■ **Prompt 1**
In the piece on the Palmerston North Māori wards petition, what role does Jimmy Ellingham hold?
■ **Prompt 2**
Extend the piece on the Palmerston North Māori wards petition, picking up after its final sentence.

■ **Passage provided**
Palmerston North petition organiser Don Esslemont said of leaving the Hobson's Pledge name off the pamphlet: "It never crossed my mind": Seriously? Did it not occur to Esslemont that we might want to know who is telling us to oppose Māori wards, so we can develop an informed view on what is said?
Brash, who the group is wheeling out in Manawatū this week, wasn't sure why the pamphlets didn't refer to Hobson's Pledge.
The war of the wards is a legitimate local-government issue, but in the battle of open debate, the most vocal forgot their basic introductions.
Jimmy Ellingham is a Manawatū Standard news director.
|Bull-Shit Ad used by Hobson/s pledge caption|
With all this press coverage as well a half page ad in the paper, you think that the supporters would pour out in their hundred, all those who opposed Maori Wards but failed to turn up to speak to their submission to the council, only two actually spoke against Maori Wards.

■ **Information shown**
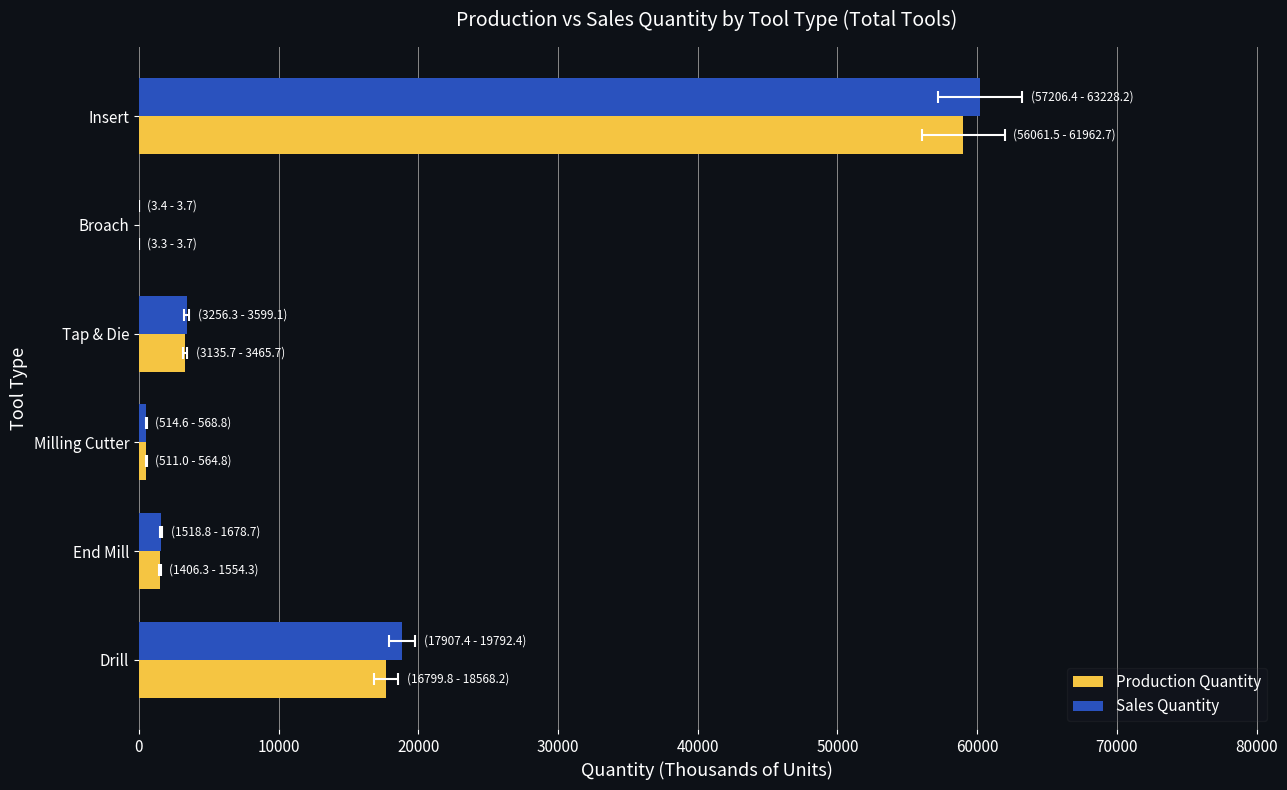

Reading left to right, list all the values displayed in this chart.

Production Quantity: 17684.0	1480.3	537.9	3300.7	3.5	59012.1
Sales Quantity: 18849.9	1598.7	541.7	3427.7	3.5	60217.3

■ **Written answer 1**
He is a Manawatū Standard news director.

■ **Written answer 2**
The Manawatu Standard was kind in its remarks on the massive turn out of anti-Maori Ward rate payers…there was around ten supporters and ten opposition members of the public who turned up to greet their great white leader Donald Brash ex-Nats leader and ex Act Party leader and co-leader of Hobson’s Pledge, a far North racist structure best known for its false advertising as demonstrated in this ad: Every last one of the happy youth live outside of New Zealand…not one belongs to Hobson’s Pledge…or even knows who Hobson was!
One last point: I received this information on Friday:
Donald Esslemont went into the Plaza after the main event in the Square at about 1.30pm seeking signatures for his petition. When I saw him approaching other diners; I challenged him about lack of authority to do so, his response was "It's a public place". I phoned the Plaza management who confirmed it is not a public place and they do not permit polling, petitions etc. They said they would remind all their retail outlets and look out for Hobson's Pledge supporters. Email ends.
It would appear that both Donald's failed to follow the rules…is this a sign of their general lack of intelligence? Remember these are the elderly old white males who preach ‘One law for all, but it would seem not for them...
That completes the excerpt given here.